Nitekim Demirel'den sonra da bu politika aynen sürmüştür. Turgut Özal "bir koyup üç almak" derken de kastettiği buydu. Kendisinin Kürt olduğunu dillendirmesi ve ardından da "federasyonu tartışmalıyız" sözleri gelmişti. Bu politikaların rastlantı olmadığı ABD'nin bu malum politikasının ürünü olduğu açıktır. Özal döneminde yapılan Barzani ve Talabani görüşmeleri, ziyaretler, Barzani'ye kırmızı pasaport vermelerin amacı da buydu.
ABD'nin Türkiye'yi bölme amaçlı bu stratejisinin en vahim uygulaması AKP hükümeti döneminde "Çözüm Süreci" olarak devreye sokulmuştur. BOP'un eş başkanı da olan bir başbakan döneminde Oslo/İmralı/Dolmabahçe görüşmelerinin gerçekleşmesi bu sürecin aynen sürdürüldüğünü göstermektedir.
Televizyonlarda yapılan birçok programda çözüm süreci taraftarları "Yurtta Sulh, Cihanda Sulh" kavramını yargılayarak bunu küçük Türkiye milliyetçiliği olarak nitelendiriyorlardı. Türk kavramını kullanamayan bu çözümcüler kendilerinin büyük Türkiye milliyetçiliği -Türk milliyetçiliği değil- yapmakla övünüyorlardı. Çoğu Akil Adam kervanına katılan bu zevatın savundukları 1965 yılındaki ABD planıydı. Bu bağlamda çözüm sürecinin ABD/İngiliz tavsiye, yönlendirme ve tekliflerinin ürünü olduğunu söylemek mümkündür.
Akil yazar çizer takımı daha dün "Türkiye'nin Güneydoğusunu verirsek, batı millî gelirden daha çok pay alır. Millî gelirimiz artar. Neden İzmirli, Afyonlu; Diyarbakırlı, Mardinli için vergi versin" cümlelerini kurabilmişlerdir.
Bu görüşler birebir Amerika'nın Güneydoğu tezini ve arzusunu gerçekleştirmek amacıyla örtüşmektedir.
Suriye'deki gelişmeler Amerika'nın 1965 yılında planlayıp Süleyman Demirel'e uygulatmak istediği "Türkiye, İran ve Irak'ta yaşayan Kürtleri federe bir cumhuriyet altında toplamak" politikasının yan ürünüdür.

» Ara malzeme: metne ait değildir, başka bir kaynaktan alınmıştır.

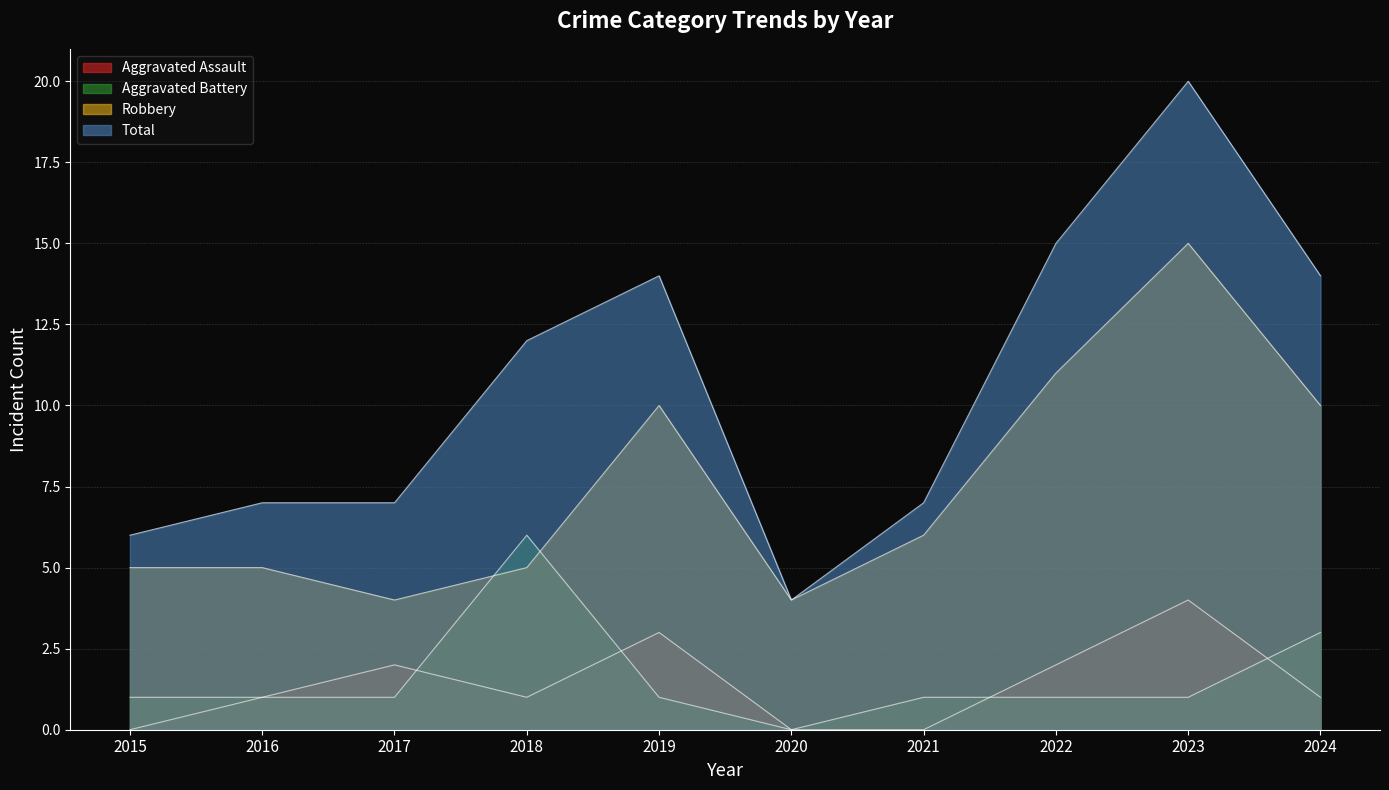

True or false: Aggravated Battery and Robbery intersect in this chart.

True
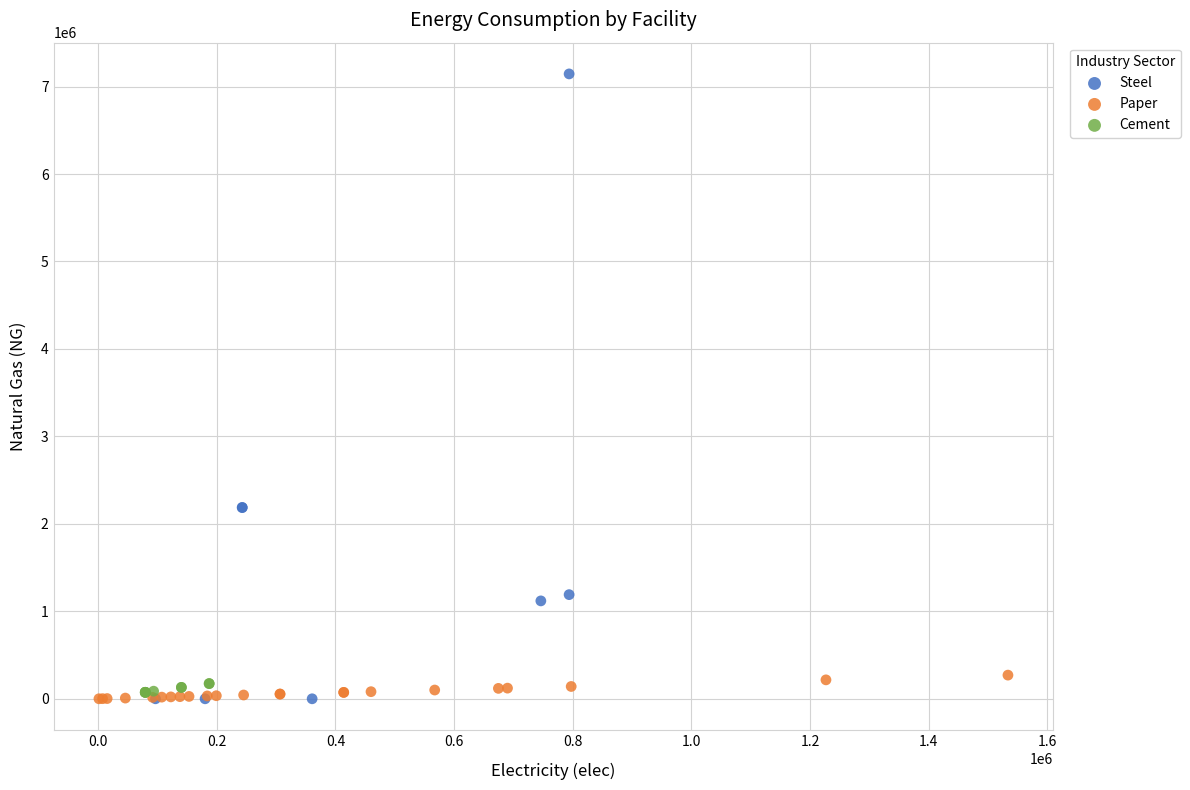

Which series has the largest Y range (max minus min)?

Steel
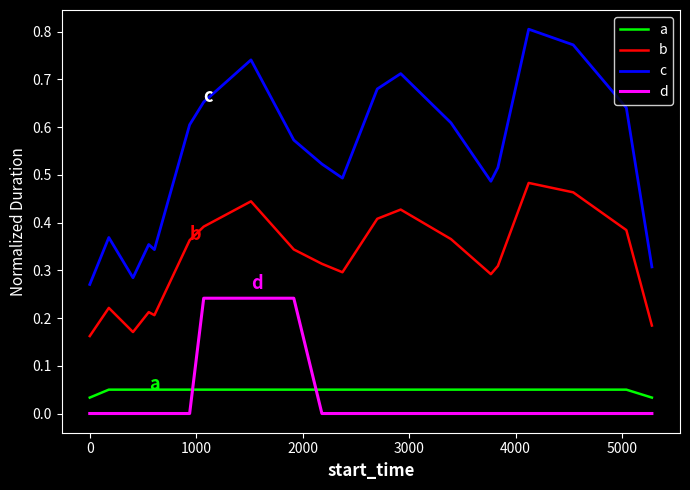

List the series in order of their peak value, lowest first.

a, d, b, c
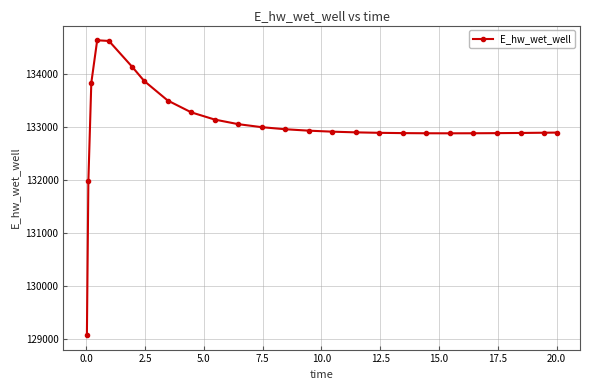

What is the difference between the second highest and second lowest values?

2645.6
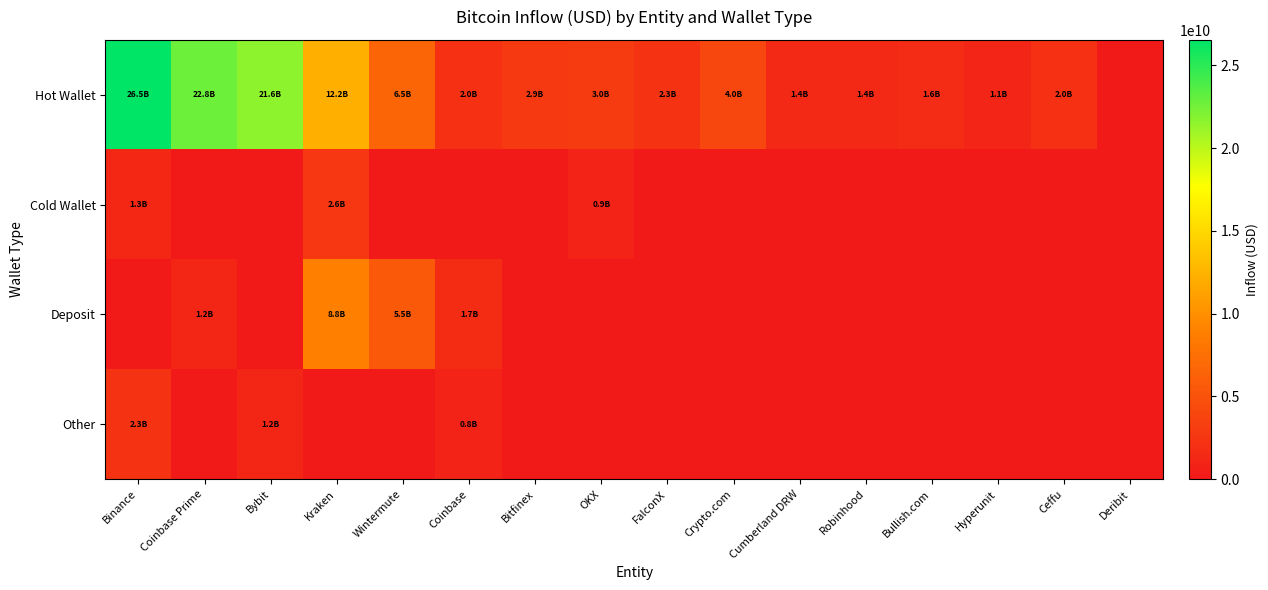

At Crypto.com, list the series in order from largest to smallest.

Hot Wallet, Cold Wallet, Deposit, Other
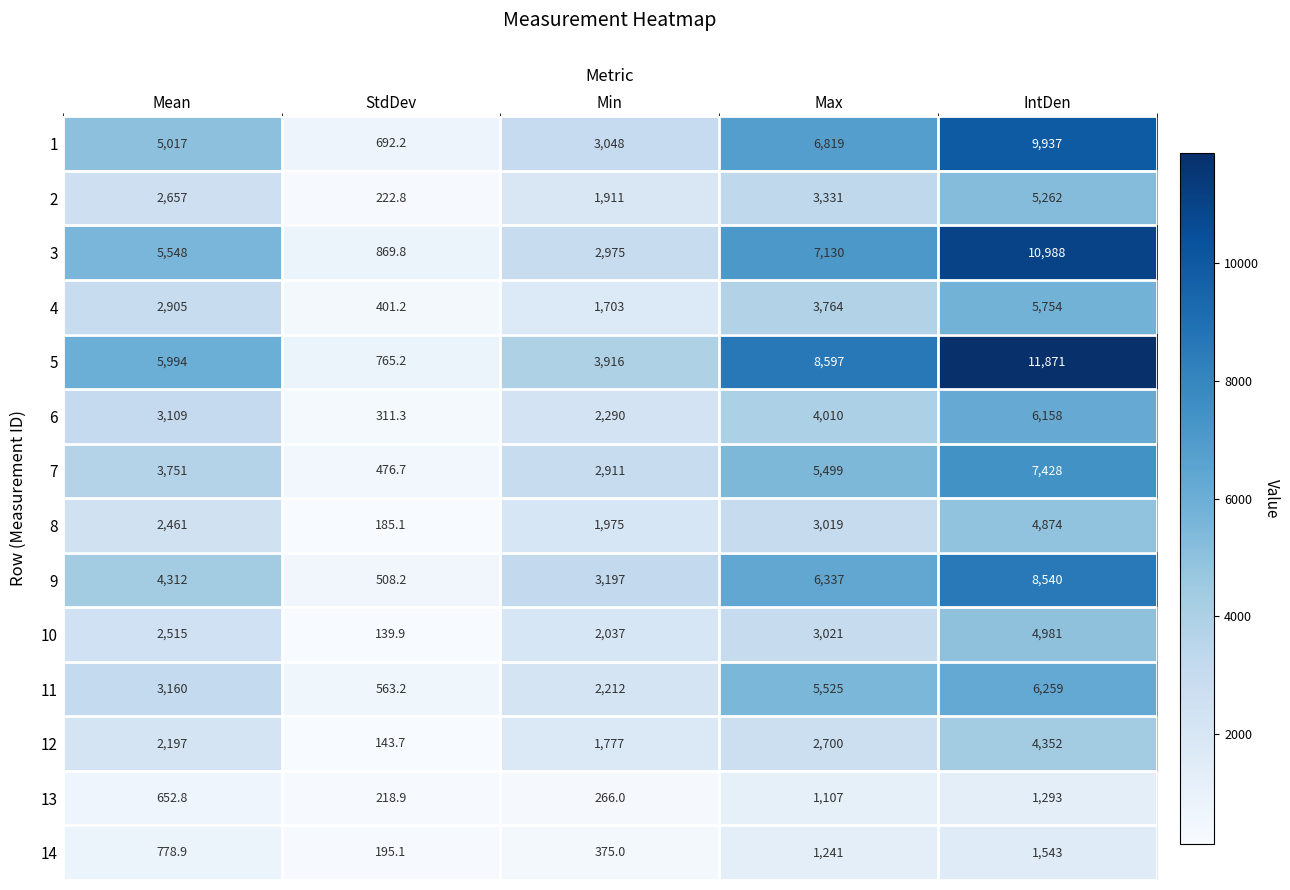

What is the highest value of the 1 series?

9937.0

Türkiye ile ABD ilişkileri aslında hep aynı amaç ve minval üzere seyretmiştir. ABD'nin Türkiye'ye bakışı hep haince olmuştur.
Suriye olayları ABD'nin üstü kapalı bir biçimde yürüttüğü Türkiye düşmanlığının alenileşmesine büyük katkı sağlamıştır. Bu büyük bir kazanımdır. Türkiye hesabını buna göre yapmalıdır.